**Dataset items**

'''

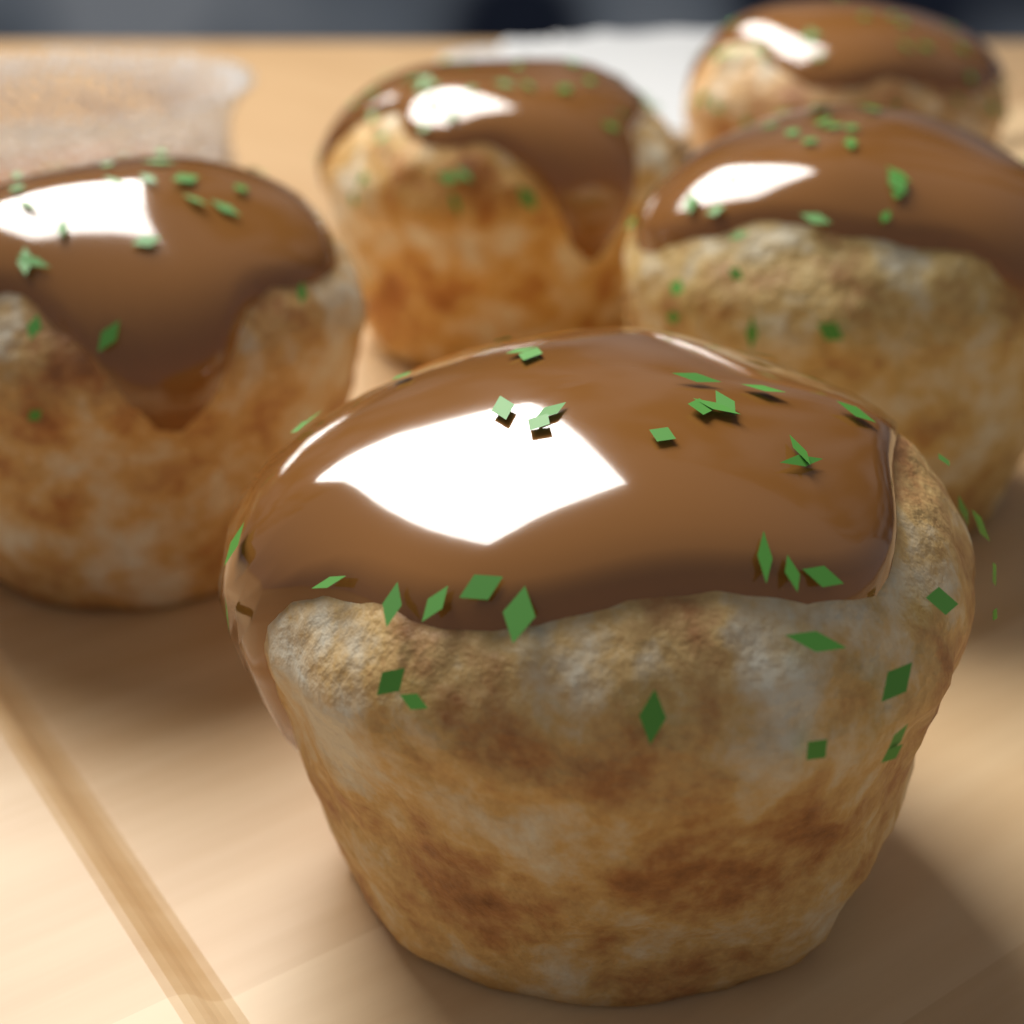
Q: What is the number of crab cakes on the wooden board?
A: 5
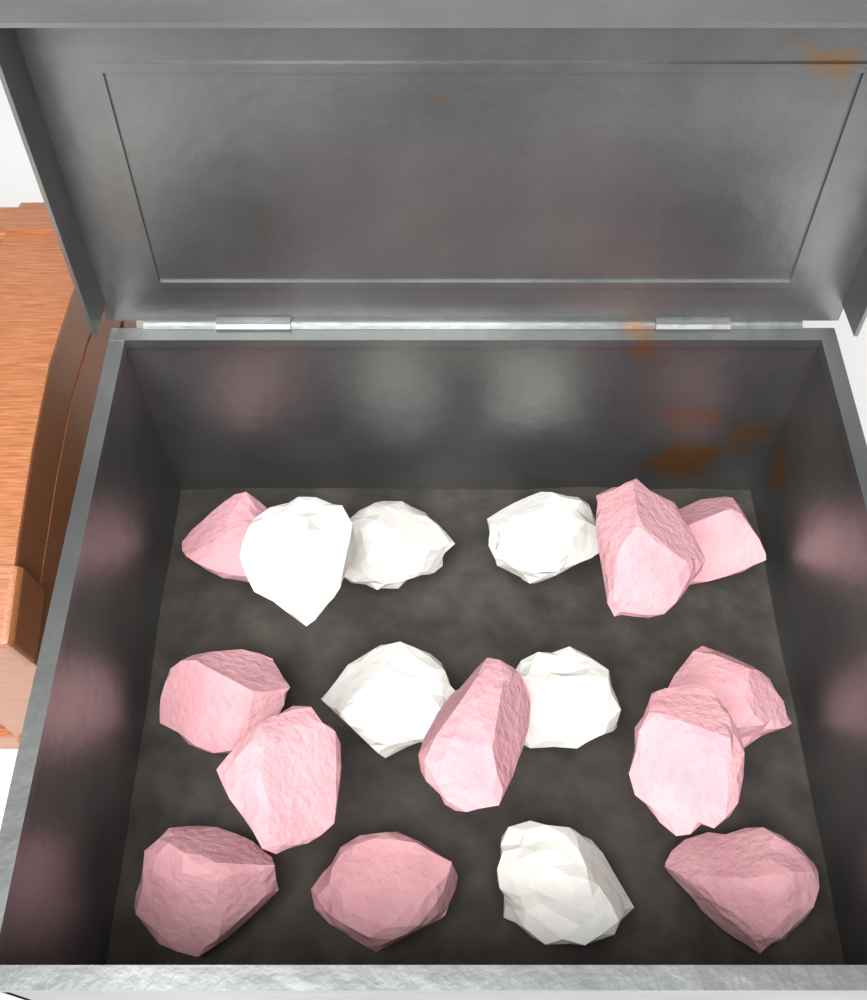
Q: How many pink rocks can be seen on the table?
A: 11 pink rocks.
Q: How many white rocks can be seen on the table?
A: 6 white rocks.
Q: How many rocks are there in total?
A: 17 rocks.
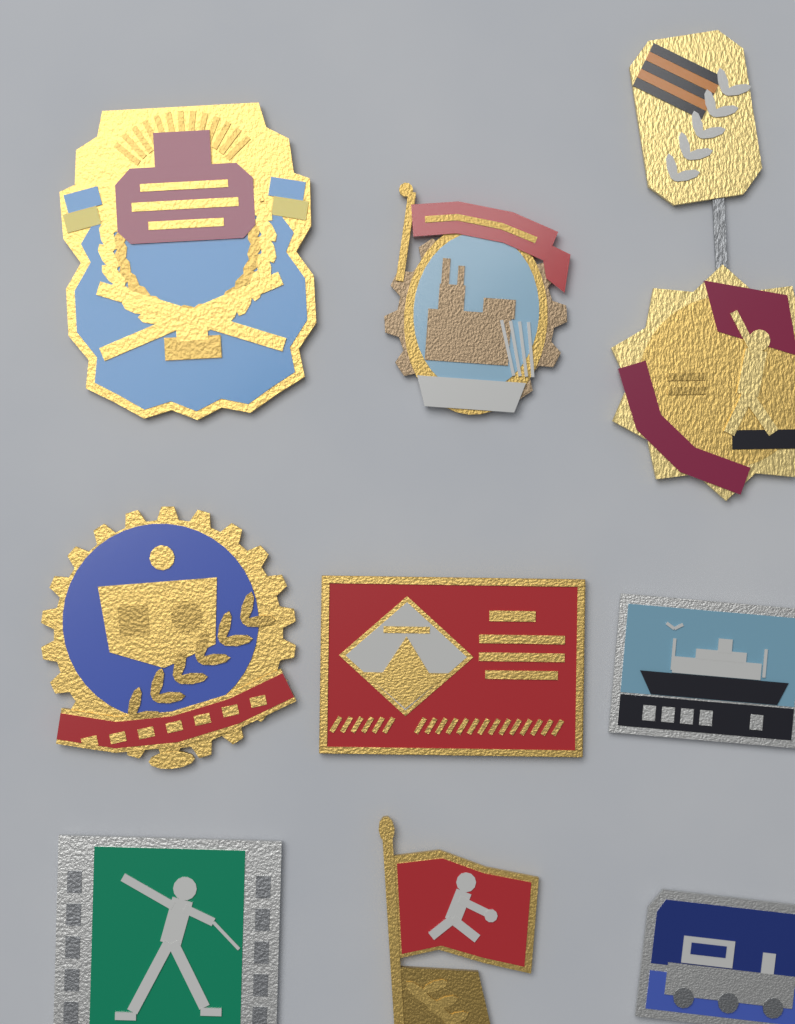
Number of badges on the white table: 9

'''

Copy the lines of all the entries above word for word, omitting the pictures.

**THE OUTPUT**
Q: What is the number of crab cakes on the wooden board?
A: 5
Q: How many pink rocks can be seen on the table?
A: 11 pink rocks.
Q: How many white rocks can be seen on the table?
A: 6 white rocks.
Q: How many rocks are there in total?
A: 17 rocks.
Number of badges on the white table: 9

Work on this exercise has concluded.